▸ **WRITTEN TASK**
Strip the pictures, then copy the remaining data exactly as it stands.

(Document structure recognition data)
:::
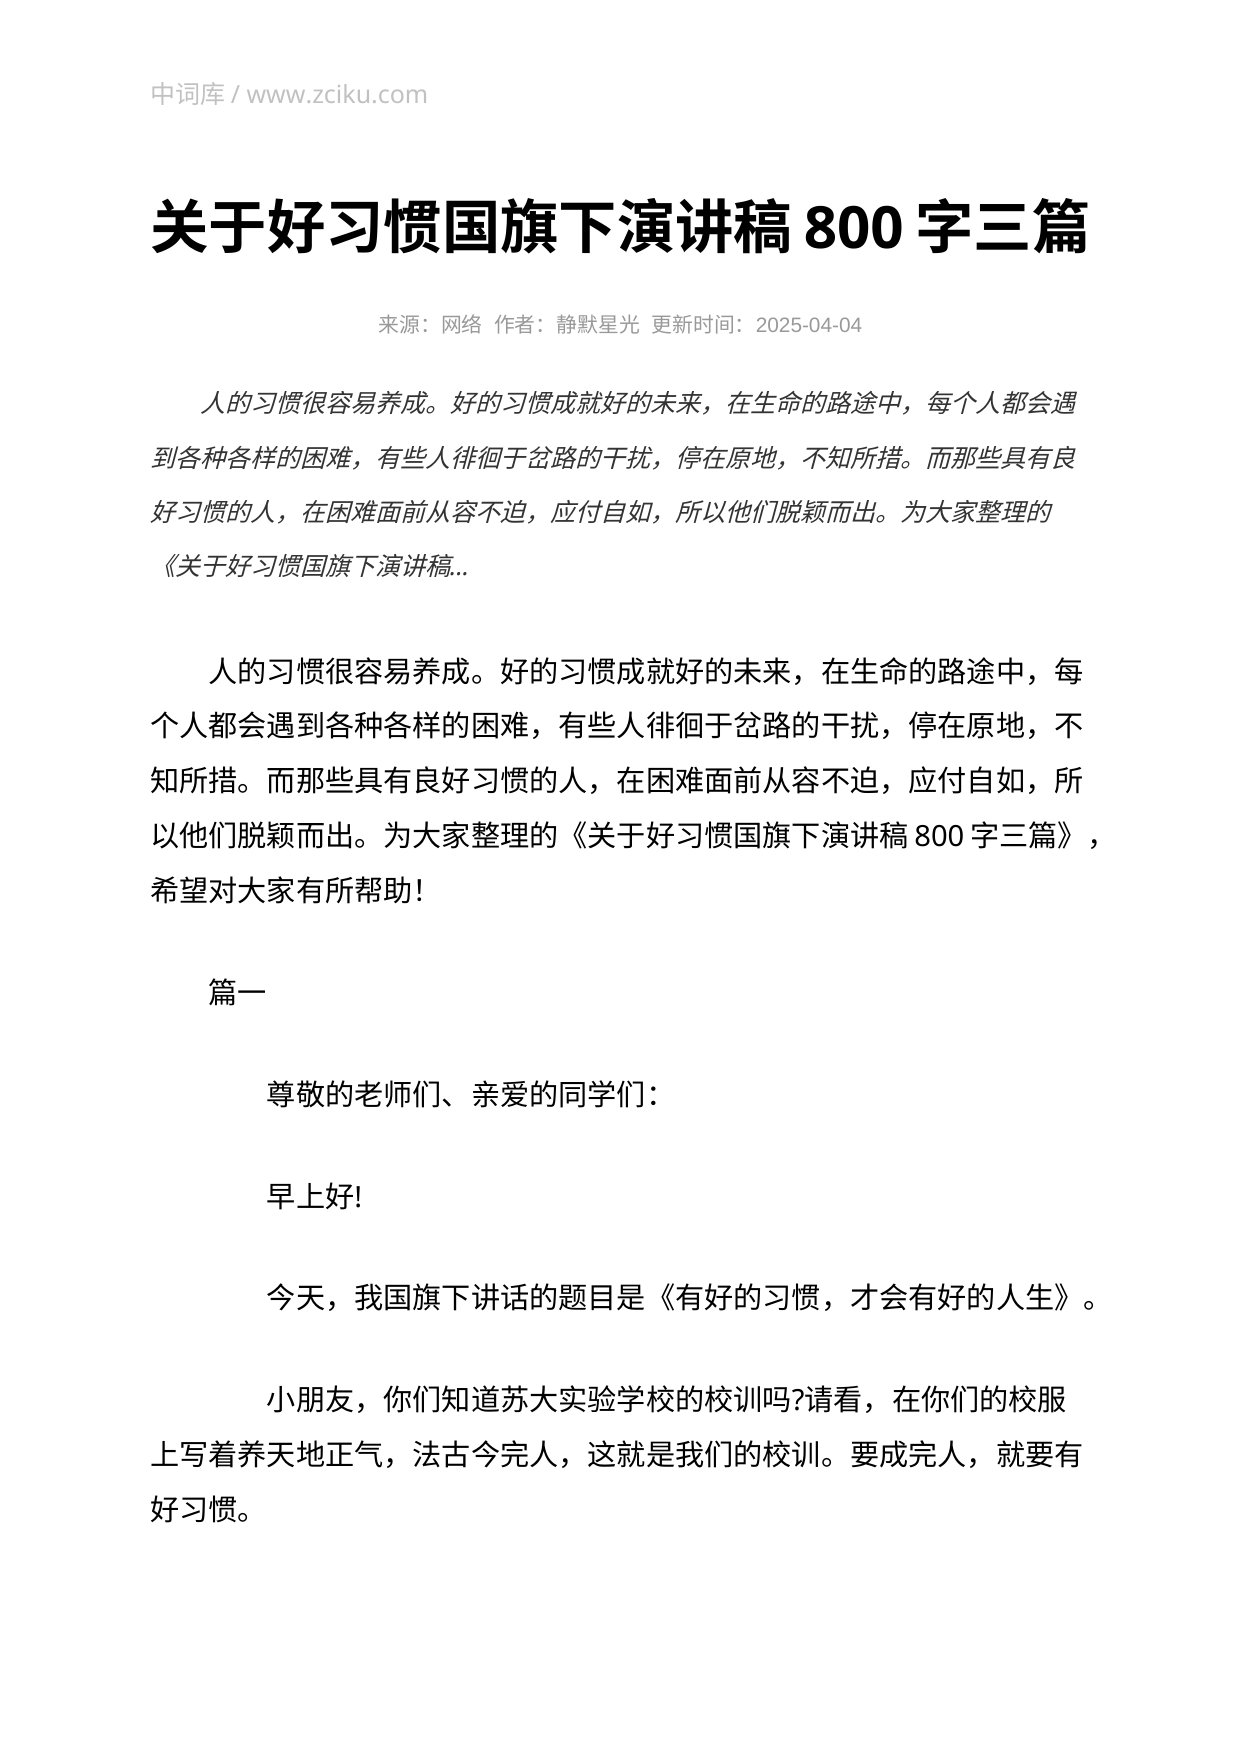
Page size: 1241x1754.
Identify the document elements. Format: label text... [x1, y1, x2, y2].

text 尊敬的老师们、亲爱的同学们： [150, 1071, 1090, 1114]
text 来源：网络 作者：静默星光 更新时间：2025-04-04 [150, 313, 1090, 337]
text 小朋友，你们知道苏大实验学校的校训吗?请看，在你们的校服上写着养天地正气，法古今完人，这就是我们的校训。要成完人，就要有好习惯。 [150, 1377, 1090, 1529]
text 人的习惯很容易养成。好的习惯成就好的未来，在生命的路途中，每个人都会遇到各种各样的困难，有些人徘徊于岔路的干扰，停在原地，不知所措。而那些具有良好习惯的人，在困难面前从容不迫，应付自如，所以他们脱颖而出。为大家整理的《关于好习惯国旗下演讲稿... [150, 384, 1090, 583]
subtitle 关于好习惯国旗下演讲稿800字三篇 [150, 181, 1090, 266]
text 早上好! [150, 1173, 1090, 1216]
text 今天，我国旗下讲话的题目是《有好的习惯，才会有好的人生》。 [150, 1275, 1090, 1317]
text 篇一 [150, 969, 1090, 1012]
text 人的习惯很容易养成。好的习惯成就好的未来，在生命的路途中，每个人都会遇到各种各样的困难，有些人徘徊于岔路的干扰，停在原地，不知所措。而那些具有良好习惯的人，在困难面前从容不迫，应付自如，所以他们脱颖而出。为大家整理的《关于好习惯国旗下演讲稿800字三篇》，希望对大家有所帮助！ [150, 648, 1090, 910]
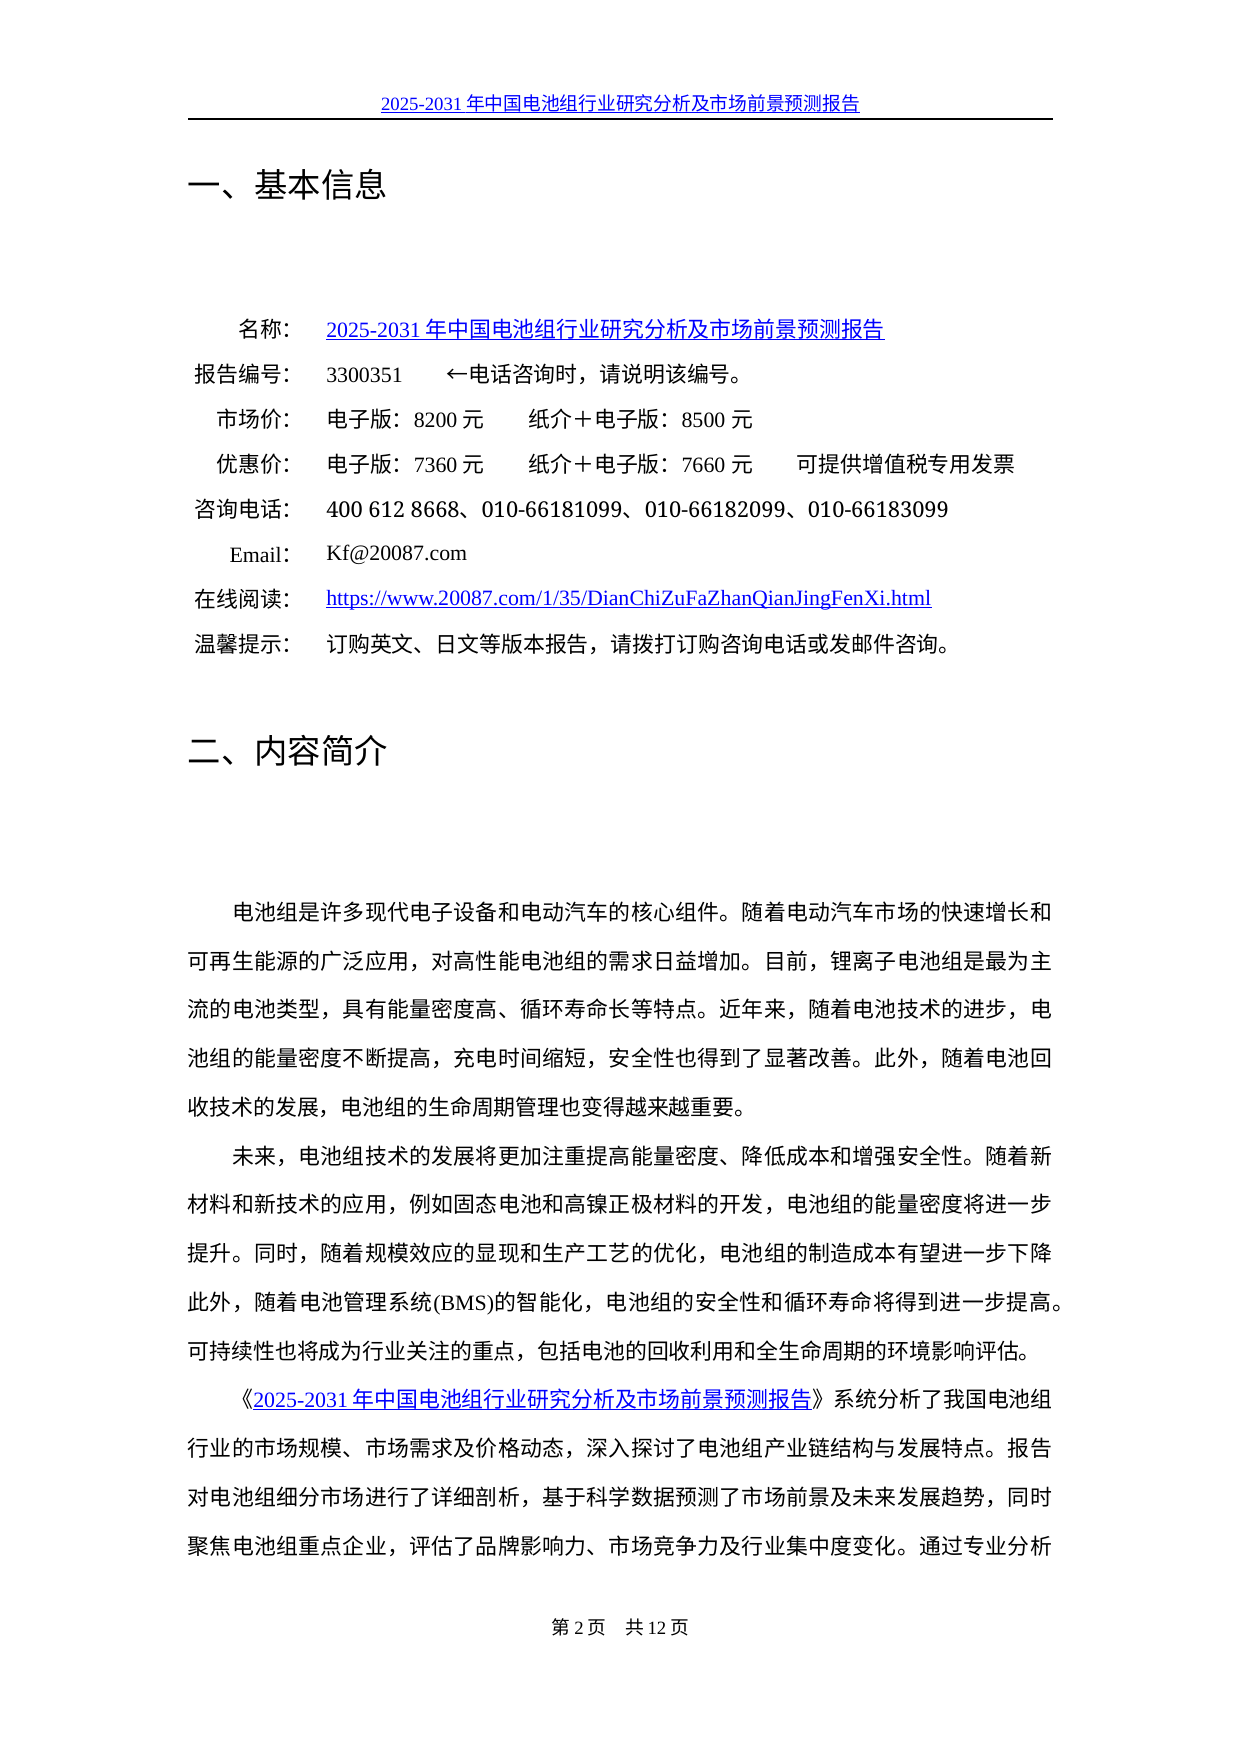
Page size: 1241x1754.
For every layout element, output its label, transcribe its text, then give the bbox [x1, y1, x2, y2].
:::
▸ **EXERCISE OUTPUT**
Page size: 1241x1754.
Identify the document elements. Format: label text... [x1, y1, x2, y2].

text 尊敬的老师们、亲爱的同学们： [150, 1071, 1090, 1114]
text 来源：网络 作者：静默星光 更新时间：2025-04-04 [150, 313, 1090, 337]
text 小朋友，你们知道苏大实验学校的校训吗?请看，在你们的校服上写着养天地正气，法古今完人，这就是我们的校训。要成完人，就要有好习惯。 [150, 1377, 1090, 1529]
text 人的习惯很容易养成。好的习惯成就好的未来，在生命的路途中，每个人都会遇到各种各样的困难，有些人徘徊于岔路的干扰，停在原地，不知所措。而那些具有良好习惯的人，在困难面前从容不迫，应付自如，所以他们脱颖而出。为大家整理的《关于好习惯国旗下演讲稿... [150, 384, 1090, 583]
subtitle 关于好习惯国旗下演讲稿800字三篇 [150, 181, 1090, 266]
text 早上好! [150, 1173, 1090, 1216]
text 今天，我国旗下讲话的题目是《有好的习惯，才会有好的人生》。 [150, 1275, 1090, 1317]
text 篇一 [150, 969, 1090, 1012]
text 人的习惯很容易养成。好的习惯成就好的未来，在生命的路途中，每个人都会遇到各种各样的困难，有些人徘徊于岔路的干扰，停在原地，不知所措。而那些具有良好习惯的人，在困难面前从容不迫，应付自如，所以他们脱颖而出。为大家整理的《关于好习惯国旗下演讲稿800字三篇》，希望对大家有所帮助！ [150, 648, 1090, 910]
Page size: 1241x1754.
For every layout element, output its label, transcribe its text, then give the bbox [x1, y1, x2, y2].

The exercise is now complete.